Dès le premières mesures du Nocturne qui ouvre le Concerto pour violon n° 1 de Chostakovitch, l’impression que donnait Maxim Vengerov était celle d’une concentration totale, alors que, les yeux mi-clos, il déployait la ligne mélodique avec un sens de la cantilène et un lyrisme qui allait infailliblement au coeur de la musique. Dans le diabolique Scherzo, Vengerov opta par moments pour un son plus cru tout en montrant une sensibilité d’écorché vif, déchaîné dans l’épisode central dont -servi par une maîtrise technique hallucinante- il fit ressortir ce sentiment de danger et de folle prise de risques, avant de saisir à la perfection le côté klezmer parodique et grinçant.

Vengerov pouvait compter sur un accompagnement parfait de la part de Chailly et des musiciens de la Scala, le chef faisant souvent preuve d’une légèreté inattendue, comme dans la Passacaille où le dialogue entre le soliste et l’excellent cor anglais se voyait conférer un  véritable caractère hymnique. Vengerov frappa ici à plus d’une reprise par la qualité étonnamment vocale de son interprétation, au point qu’on avait l’impression d’entendre davantage la parole éloquente du violoniste plutôt que son jeu. Quant à la fin du mouvement, elle fut rendue dans une extraordinaire impression de totale désolation, après une cadence véritablement habitée, mais hélas sur regrettable fond de toux du public de la Salle Pierre Boulez dont le Burlesque final permit d’apprécier l’acoustique remarquable, entre autres dans la clarté absolue de la percussion. Vengerov se montra souverain dans cette course à l’abîme, et on ne sait vraiment pas quel rival pourrait lui faire de l’ombre dans ce répertoire qu’il sert avec une compréhension et une profondeur qui forcent le respect. On s’étonna presque d’entendre la salle applaudir avec enthousiasme dès la dernière note du concerto, alors que la force émotionnelle de l’oeuvre comme l’implication totale du soliste (sans parler de la belle prestation du chef et de l’orchestre) auraient eu de quoi laisser plus d’un auditeur pantois et que quelques secondes de silence auraient permis un retour moins brusque à la dure réalité du quotidien. Quoi qu’il en soit, triomphe largement mérité.

· · · ·

Consignes.
- A) Dans la critique du concert, quel instrument dialogue avec le soliste dans la Passacaille ?
- B) Selon la critique du concert, pourquoi s'étonne-t-on presque que la salle applaudisse dès la dernière note ? Répondez en une à trois phrases.
- C) Poursuivez la critique du concert après sa dernière phrase.

· · · ·

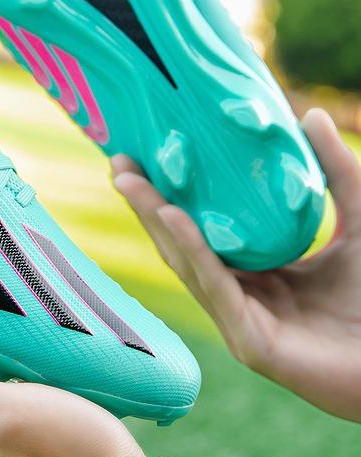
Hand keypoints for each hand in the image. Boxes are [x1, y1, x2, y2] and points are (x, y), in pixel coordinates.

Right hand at [112, 108, 360, 421]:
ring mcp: (238, 319)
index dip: (168, 192)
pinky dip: (191, 249)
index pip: (199, 227)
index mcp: (253, 269)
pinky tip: (172, 216)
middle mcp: (237, 293)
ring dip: (153, 219)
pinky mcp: (249, 342)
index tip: (143, 153)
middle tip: (119, 160)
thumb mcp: (358, 219)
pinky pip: (214, 287)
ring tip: (130, 181)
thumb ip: (337, 172)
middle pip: (178, 242)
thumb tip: (308, 114)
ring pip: (185, 263)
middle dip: (144, 202)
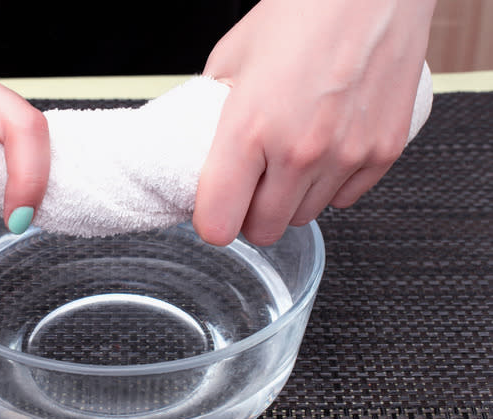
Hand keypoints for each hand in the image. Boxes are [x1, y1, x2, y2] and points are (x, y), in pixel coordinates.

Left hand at [193, 0, 434, 245]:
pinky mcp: (383, 152)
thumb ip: (210, 110)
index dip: (210, 221)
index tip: (211, 210)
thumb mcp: (230, 58)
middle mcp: (299, 151)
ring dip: (289, 201)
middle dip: (249, 216)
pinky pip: (345, 199)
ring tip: (287, 160)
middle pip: (263, 231)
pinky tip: (323, 151)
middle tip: (248, 188)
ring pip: (303, 217)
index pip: (218, 223)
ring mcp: (346, 155)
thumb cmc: (302, 11)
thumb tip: (201, 141)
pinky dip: (329, 186)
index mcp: (249, 129)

· · · ·

Réponses aux consignes.
- A) Le cor anglais.

- B) La force émotionnelle de l'œuvre et l'implication totale du soliste, ainsi que la belle prestation du chef et de l'orchestre, auraient pu laisser plus d'un auditeur pantois. Quelques secondes de silence auraient aussi permis un retour moins brusque à la dure réalité du quotidien.

- C)
Après leur belle prestation dans Chostakovitch, c’est avec beaucoup d’intérêt qu’on attendait les visiteurs transalpins dans le Concerto pour orchestre de Bartók, oeuvre très exigeante pour les musiciens. Dès les début de l’Introduzione, on remarquait les violons précis même si pas particulièrement opulents, la belle contribution du hautbois, mais aussi le prosaïsme du chef qui ne parvenait pas à instaurer l’atmosphère de mystère requise. Le Giuoco delle copie permit aux vents de se mettre en valeur, alors que le beau thème aux cordes de l’Elegia laissait de glace, l’approche clinique de Chailly tenant plus de la radiographie que de l’interprétation.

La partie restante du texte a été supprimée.